Behandeling met een nieuwe, reversibele BTK-remmer resulteerde in een veelbelovend responspercentage bij patiënten met Waldenström’s macroglobulinemie die eerder waren behandeld met chemo-immunotherapie en covalente BTK-remmers. Dat blijkt uit de resultaten van de fase 1/2-BRUIN-studie, die dr. Lia Palomba (New York, Verenigde Staten) presenteerde tijdens de 64e ASH Annual Meeting.
Covalente BTK-remmers (cBTKi), die irreversibel binden aan BTK, worden steeds vaker ingezet bij de behandeling van patiënten met Waldenström’s macroglobulinemie (WM). Een groot deel van hen moet na verloop van tijd echter stoppen met deze middelen, zowel door ziekteprogressie als intolerantie. Voor deze patiënten zijn de behandelmogelijkheden beperkt.
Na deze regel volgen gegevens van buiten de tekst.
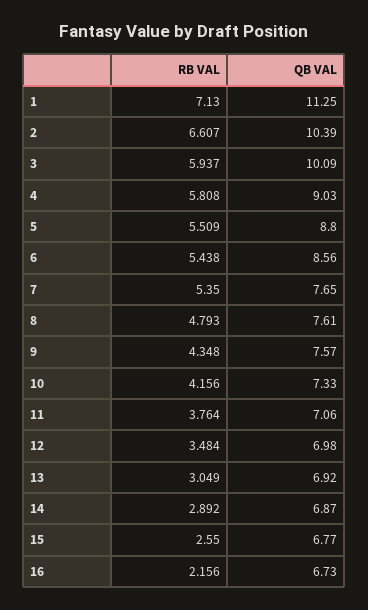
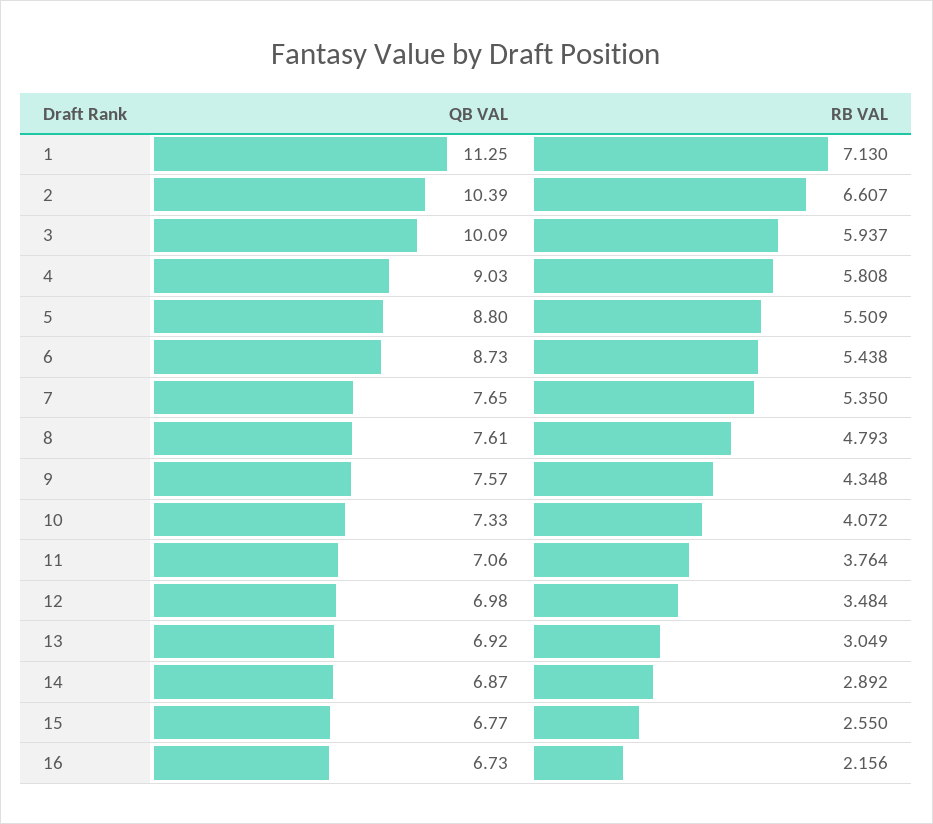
  {
    "RB VAL": {
      "1": 7.13,
      "2": 6.607,
      "3": 5.937,
      "4": 5.808,
      "5": 5.509,
      "6": 5.438,
      "7": 5.35,
      "8": 4.793,
      "9": 4.348,
-     "10": 4.156,
+     "10": 4.072,
      "11": 3.764,
      "12": 3.484,
      "13": 3.049,
      "14": 2.892,
      "15": 2.55,
      "16": 2.156
    },
    "QB VAL": {
      "1": 11.25,
      "2": 10.39,
      "3": 10.09,
      "4": 9.03,
      "5": 8.8,
-     "6": 8.56,
+     "6": 8.73,
      "7": 7.65,
      "8": 7.61,
      "9": 7.57,
      "10": 7.33,
      "11": 7.06,
      "12": 6.98,
      "13": 6.92,
      "14": 6.87,
      "15": 6.77,
      "16": 6.73
    }
  }

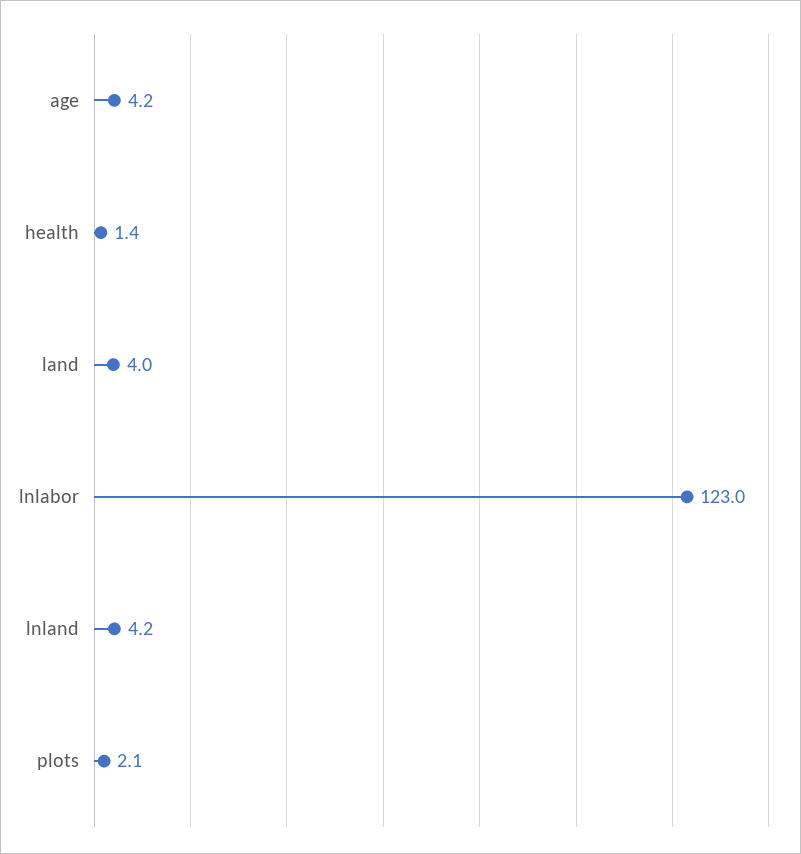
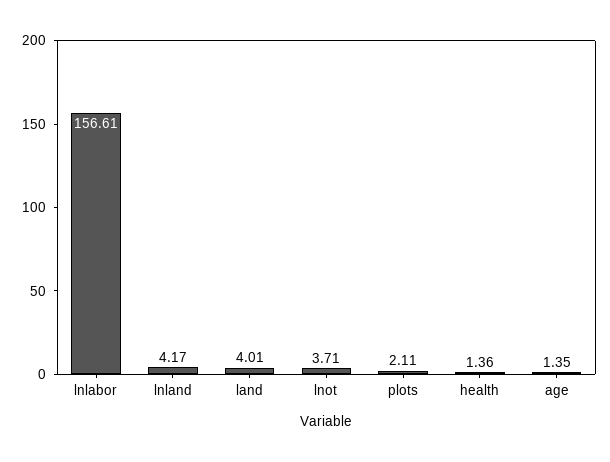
  {
-   "age": 4.2,
+   "age": 1.35,
    "health": 1.36,
    "land": 4.01,
-   "lnlabor": 123,
+   "lnlabor": 156.61,
    "lnland": 4.17,
-   "plots": 2.11
+   "plots": 2.11,
+   "lnot": 3.71
  }

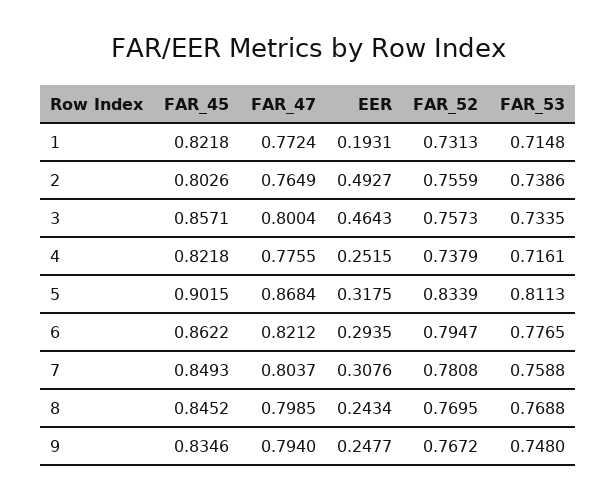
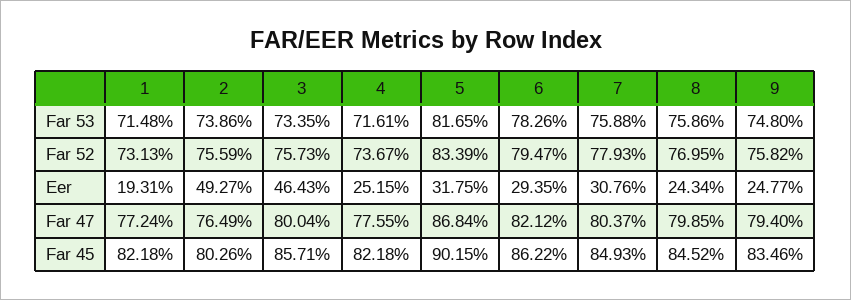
  {
    "FAR_45": {
      "1": 0.8218,
      "2": 0.8026,
      "3": 0.8571,
      "4": 0.8218,
      "5": 0.9015,
      "6": 0.8622,
      "7": 0.8493,
      "8": 0.8452,
      "9": 0.8346
    },
    "FAR_47": {
      "1": 0.7724,
      "2": 0.7649,
      "3": 0.8004,
      "4": 0.7755,
      "5": 0.8684,
      "6": 0.8212,
      "7": 0.8037,
      "8": 0.7985,
      "9": 0.794
    },
    "EER": {
      "1": 0.1931,
      "2": 0.4927,
      "3": 0.4643,
      "4": 0.2515,
      "5": 0.3175,
      "6": 0.2935,
      "7": 0.3076,
      "8": 0.2434,
      "9": 0.2477
    },
    "FAR_52": {
      "1": 0.7313,
      "2": 0.7559,
      "3": 0.7573,
-     "4": 0.7379,
+     "4": 0.7367,
      "5": 0.8339,
      "6": 0.7947,
-     "7": 0.7808,
+     "7": 0.7793,
      "8": 0.7695,
-     "9": 0.7672
+     "9": 0.7582
    },
    "FAR_53": {
      "1": 0.7148,
      "2": 0.7386,
      "3": 0.7335,
      "4": 0.7161,
-     "5": 0.8113,
+     "5": 0.8165,
-     "6": 0.7765,
+     "6": 0.7826,
      "7": 0.7588,
-     "8": 0.7688,
+     "8": 0.7586,
      "9": 0.748
    }
  }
“Pirtobrutinib is een zeer selectieve, niet-covalente (reversibele) BTK-remmer, die in gelijke mate bindt aan zowel wildtype als C481-gemuteerd BTK. Het middel vertoont gunstige orale farmacokinetiek”, aldus Lia Palomba. Ze presenteerde de eerste resultaten met pirtobrutinib bij een WM-cohort van de fase 1/2 BRUIN-studie.1
Hoog responspercentage
Eerder behandelde patiënten met B-celmaligniteiten (n=773), waaronder tachtig patiënten met WM, kregen pirtobrutinibmonotherapie in het dosisescalatie- of -expansiedeel van deze studie. Van de tachtig WM-patiënten waren 63 eerder behandeld met een cBTKi, de meesten van hen waren ook behandeld met chemo-immunotherapie.
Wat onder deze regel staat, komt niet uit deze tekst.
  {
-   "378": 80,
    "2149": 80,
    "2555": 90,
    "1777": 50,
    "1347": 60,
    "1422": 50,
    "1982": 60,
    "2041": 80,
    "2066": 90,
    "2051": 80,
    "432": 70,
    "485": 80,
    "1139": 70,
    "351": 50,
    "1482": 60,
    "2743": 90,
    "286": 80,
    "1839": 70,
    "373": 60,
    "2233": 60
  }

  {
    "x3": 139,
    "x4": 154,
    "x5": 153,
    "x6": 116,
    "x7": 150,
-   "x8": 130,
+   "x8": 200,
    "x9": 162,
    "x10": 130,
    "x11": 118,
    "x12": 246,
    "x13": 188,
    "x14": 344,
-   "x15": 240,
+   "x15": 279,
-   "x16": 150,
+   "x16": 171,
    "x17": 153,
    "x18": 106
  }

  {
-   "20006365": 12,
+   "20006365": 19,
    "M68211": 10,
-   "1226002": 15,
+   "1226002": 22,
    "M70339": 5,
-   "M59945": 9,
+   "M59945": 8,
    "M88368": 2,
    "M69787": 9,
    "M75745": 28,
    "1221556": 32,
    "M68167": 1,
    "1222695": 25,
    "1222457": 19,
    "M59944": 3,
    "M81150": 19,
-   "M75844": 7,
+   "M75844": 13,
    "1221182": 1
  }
Het major responspercentage (complete respons, zeer goede partiële respons en partiële respons) bij WM-patiënten was 66,7% voor de groep met eerdere cBTKi-blootstelling en 88,2% voor de cBTKi-naïeve groep. “Geen enkele patiënt bereikte een complete remissie, wat typisch is voor deze klasse van geneesmiddelen. Wel vertoonde 23,8% van de eerder aan cBTKi blootgestelde groep een zeer goede partiële respons”, merkte Palomba op. Van de cBTKi-naïeve groep vertoonde 29,4% een zeer goede partiële respons. Uit een subgroepanalyse bleek dat het responspercentage onafhankelijk was van onder meer de soort eerdere therapie en de reden van stopzetting van eerdere cBTKi.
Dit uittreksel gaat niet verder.